In today's New York Times (July 23), David Brooks has an op-ed essay on "The Moral Naturalists," which comments on some of the researchers who explain morality as rooted in human evolutionary psychology. Despite the brevity of the essay, he makes some good points, especially in the opening and closing paragraphs.
At the beginning, he writes:
"Where does our sense of right and wrong come from? Most people think it is a gift of God, who revealed His laws and elevates us with His love. A smaller number think that we figure the rules out for outselves, using our capacity to reason and choosing a philosophical system to live by.
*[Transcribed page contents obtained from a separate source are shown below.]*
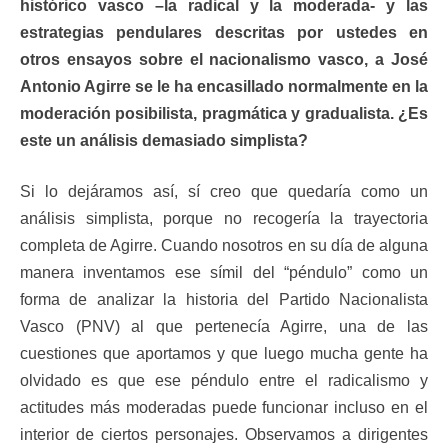
histórico vasco –la radical y la moderada- y las
estrategias pendulares descritas por ustedes en
otros ensayos sobre el nacionalismo vasco, a José
Antonio Agirre se le ha encasillado normalmente en la
moderación posibilista, pragmática y gradualista. ¿Es
este un análisis demasiado simplista?
Si lo dejáramos así, sí creo que quedaría como un
análisis simplista, porque no recogería la trayectoria
completa de Agirre. Cuando nosotros en su día de alguna
manera inventamos ese símil del “péndulo” como un
forma de analizar la historia del Partido Nacionalista
Vasco (PNV) al que pertenecía Agirre, una de las
cuestiones que aportamos y que luego mucha gente ha
olvidado es que ese péndulo entre el radicalismo y
actitudes más moderadas puede funcionar incluso en el
interior de ciertos personajes. Observamos a dirigentes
"Moral naturalists, on the other hand, believe that we have moral sentiments that have emerged from a long history of relationships. To learn about morality, you don't rely upon revelation or metaphysics: you observe people as they live."
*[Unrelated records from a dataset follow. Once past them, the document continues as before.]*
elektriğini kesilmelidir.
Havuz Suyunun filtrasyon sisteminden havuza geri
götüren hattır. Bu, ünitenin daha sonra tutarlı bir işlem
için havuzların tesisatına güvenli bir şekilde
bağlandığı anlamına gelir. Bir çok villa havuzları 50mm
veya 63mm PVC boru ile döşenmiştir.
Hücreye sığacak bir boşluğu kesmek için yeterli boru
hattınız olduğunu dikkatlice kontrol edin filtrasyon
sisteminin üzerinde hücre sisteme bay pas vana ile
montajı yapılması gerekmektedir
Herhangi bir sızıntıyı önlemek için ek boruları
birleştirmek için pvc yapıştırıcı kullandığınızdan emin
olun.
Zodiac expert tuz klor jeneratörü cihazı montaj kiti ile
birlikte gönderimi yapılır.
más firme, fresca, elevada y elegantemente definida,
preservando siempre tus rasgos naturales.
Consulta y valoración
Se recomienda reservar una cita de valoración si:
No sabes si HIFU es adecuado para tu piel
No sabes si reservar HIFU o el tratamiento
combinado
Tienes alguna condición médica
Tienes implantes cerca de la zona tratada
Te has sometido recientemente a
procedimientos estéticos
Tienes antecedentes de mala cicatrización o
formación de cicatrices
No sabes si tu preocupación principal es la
I agree with the moral naturalists here in their empirical approach to morality--studying morality as it is manifested in how human beings live, rather than making a transcendent appeal to revelation or metaphysics.
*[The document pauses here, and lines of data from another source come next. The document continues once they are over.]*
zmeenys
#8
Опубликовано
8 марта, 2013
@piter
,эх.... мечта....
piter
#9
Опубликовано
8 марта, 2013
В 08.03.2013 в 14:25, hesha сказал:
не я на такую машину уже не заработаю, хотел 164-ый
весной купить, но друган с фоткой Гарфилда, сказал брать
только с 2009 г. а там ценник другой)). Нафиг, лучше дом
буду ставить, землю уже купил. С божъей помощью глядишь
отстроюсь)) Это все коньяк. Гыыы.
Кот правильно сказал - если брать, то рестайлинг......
At the end of his essay, Brooks writes:
"For people wary of abstract theorizing, it's nice to see people investigating morality in ways that are concrete and empirical. But their approach does have certain implicit tendencies.
"They emphasize group-cohesion over individual dissent. They emphasize the cooperative virtues, like empathy, over the competitive virtues, like the thirst for recognition and superiority. At this conference, they barely mentioned the yearning for transcendence and the sacred, which plays such a major role in every human society.
"Their implied description of the moral life is gentle, fair and grounded. But it is all lower case. So far, at least, it might not satisfy those who want their morality to be awesome, formidable, transcendent or great."
By contrast, I do recognize the competitive virtues by acknowledging the natural desires for social status, political rule, and courage in war. I also recognize the tragic conflicts that arise from diverse ranking of the natural desires that distinguish one moral tradition from another and one individual from another. And I recognize the yearning for the transcendent as an expression of the natural desire for religious understanding.
Brooks highlights the work of Jonthan Haidt, Marc Hauser, and Paul Bloom. Some of my posts on these three can be found here, here, and here.
My most recent work(pg. 3) has dealt with bridging the work of these people to Hayek's spontaneous order theory, which I think answers some of Brook's concerns. At least, I'll try to answer them more clearly in my paper for an upcoming edition of Advances in Austrian Economics, which is what I'm working on now.